Police have clashed with protesters in the French capital, Paris, amid a new round of rallies and strikes over President Emmanuel Macron's controversial planned pension reform.
A series of violent clashes erupted as protesters marched along a boulevard in Paris against the French government's pension reform bill on Tuesday. Police fired tear gas to disperse the protesters.
Workers from different sectors have walked out of their jobs and held demonstrations in the capital and other cities across the country. Refineries have stopped fuel deliveries, most trains have come to a halt, and power production has decreased during the industrial action.
The call for strikes and demonstrations had been issued by all major unions. They have vowed to bring the country to a standstill.
Fuel deliveries have been blocked from all French refineries. There are eight refineries in mainland France and CGT union said strikers had blocked the exits to all of them.

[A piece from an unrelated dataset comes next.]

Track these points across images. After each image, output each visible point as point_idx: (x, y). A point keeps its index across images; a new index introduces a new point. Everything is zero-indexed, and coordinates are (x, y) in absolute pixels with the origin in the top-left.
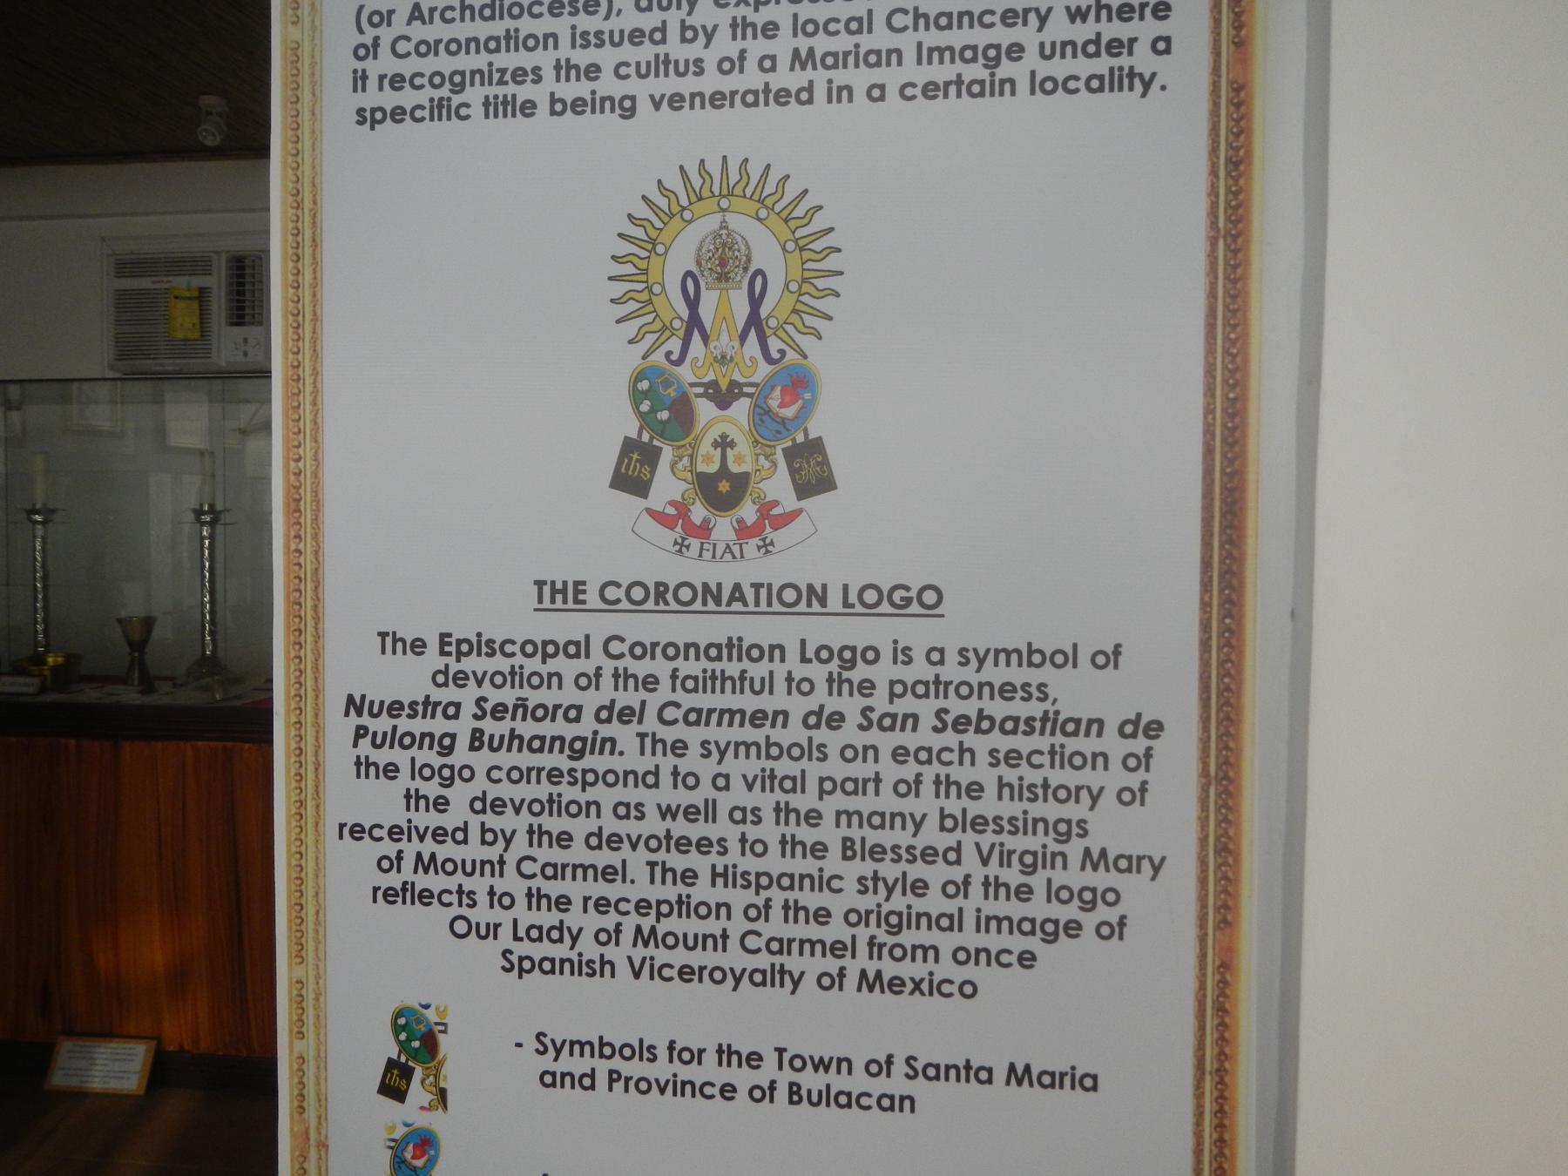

Demonstrations were already forming early morning. A national road in the city of Rennes had been blocked by around 100 protesters since 1 am.
Tuesday marked the sixth day of strikes and protests since mid-January, with unions saying it would be the biggest yet.
1.28 million people protested: Ministry
An estimated 1.28 million people demonstrated nationwide on Tuesday against Macron's plans to push back the retirement age to 64, the interior ministry said.
The figure suggests the demonstrations were some of the biggest in decades, slightly higher than the 1.27 million estimated during a previous round of protests against the reform on January 31.
The hard-left CGT union put the number of protesters at 3.5 million.
"I call on all the country's employees, citizens, and retirees who are against the pensions reform to come out and protest en masse," the head of the CFDT union Laurent Berger said on Monday. "The president cannot remain deaf," he added. "There is today a huge social movement... and it will need a political response."
One union leader, Emmanuel Lépine, said last week that the aim of blocking fuel deliveries was to "bring the French economy to its knees."
The controversial plan includes raising the retirement age from 62 to 64 and increasing the number of years during which workers have to make contributions for a full pension.
The president put the plan at the center of his re-election campaign last year, and his cabinet says the changes are essential to prevent the pension system from falling into deficit in the coming years.
But they face fierce resistance from both parliament and the public, with almost two in three people across the country supporting protests against it, according to a poll by the Elabe survey group published on Monday.